Cast Cloud Incident Summary – Oct 2017
As a result of outages with Cast's file host, between September 20th 2017 and October 14th 2017, a small number of Cast user recordings were not mixable or downloadable, and between October 4th and October 7th we were forced to place Cast into maintenance mode.
While we can't prevent outages with the 3rd-party infrastructure vendors we rely upon to run Cast, we are deeply sorry about this outage, and we want to reiterate our commitment to making sure that Cast is a reliable service. As a result of this outage we are working to study and improve Cast's points of failure to reduce the impact and severity of such an outage on Cast in the future.
What happened?
On September 20th 2017, our automatic monitoring systems detected that a small number of Cast user mixes and file downloads were failing to complete. We investigated the issue and determined that it was a problem with our file hosting provider, and reached out to them for more information. They indicated that this problem was an unintended side-effect a data migration they had underway, and reported that they expected it to be resolved quickly. While the majority of the affected files resolved over the subsequent days, we continued to monitor a small number that remained affected.

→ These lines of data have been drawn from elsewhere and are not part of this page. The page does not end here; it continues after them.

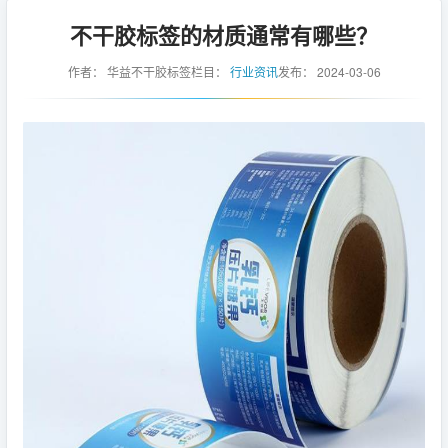
不干胶标签的材质通常有哪些？
作者：
华益不干胶标签
栏目：
行业资讯
发布：
2024-03-06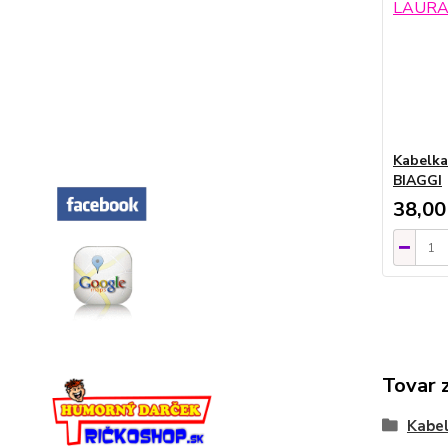
Kabelka
BIAGGI
38,00
Tovar 
Kabel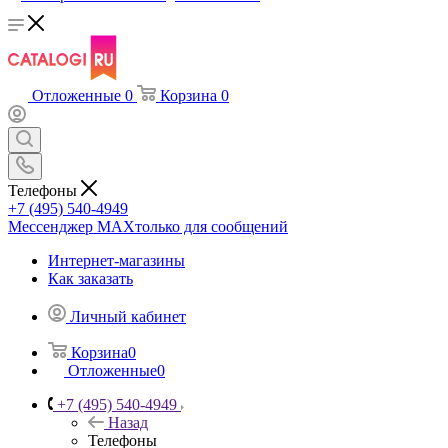
Отложенные
0
Корзина
0
Телефоны
+7 (495) 540-4949
Мессенджер МАХ
только для сообщений
Интернет-магазины
Как заказать
Личный кабинет
Корзина
0
Отложенные
0
+7 (495) 540-4949
Назад
Телефоны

On October 4th 2017, we detected a major disruption that was affecting all files stored with our hosting provider, and we put Cast into maintenance mode as a result. Despite initial indications from our hosting provider that this would be resolved shortly, their platform did not stabilize until Oct 7th, at which point we were able to take Cast out of maintenance mode and resume regular service. A small number of files from the initial and subsequent outage remained unreachable, and we monitored these files as they returned to reachability over the subsequent days.
How did we respond?
Following the initial outage on September 20th, we increased our system monitoring and worked around the clock to manually restore backup copies of user recordings where we had them. Cast runs periodic backups where we take snapshots of recordings and store them with an additional hosting provider, and in nearly all cases we were able to restore unreachable files from these backups. In a few cases, user recordings had not yet been backed up at the time of the outage, and these specific recordings were unable to mix or download until the file restoration completed with our file host.
Following the acute outage on October 4th, we put Cast into maintenance mode to prevent data loss for new recordings. During this time we maintained frequent contact with our file host and ran extensive monitoring on their system. Throughout the outage we set a target of providing multiple daily updates, whether we had new information to share or not. We also increased both the number of people working to provide customer support, as well as our support hours, with our support desk continuing to run nearly around the clock throughout the week and the weekend.
What will we do to mitigate problems like this in the future?
While Cast generates off-site backups of recordings, these backups are captured periodically and don't represent the totality of Cast's file store. These backups were, instead, intended as insurance against things like an accidental recording deletion. Further, the periodic nature of these backups means that, at any given time, there exist new recordings that have not yet been backed up off-site.
Going forward, we will be working to improve the latency between recording completion and backup, and reduce our reliance on a single file host, as well as building automatic redunancy into our file store. Further, we aim to build a hot standby for our file storage system, meaning that we can rapidly respond to an outage of this nature and resume regular service much more quickly without relying on any specific vendor for service restoration.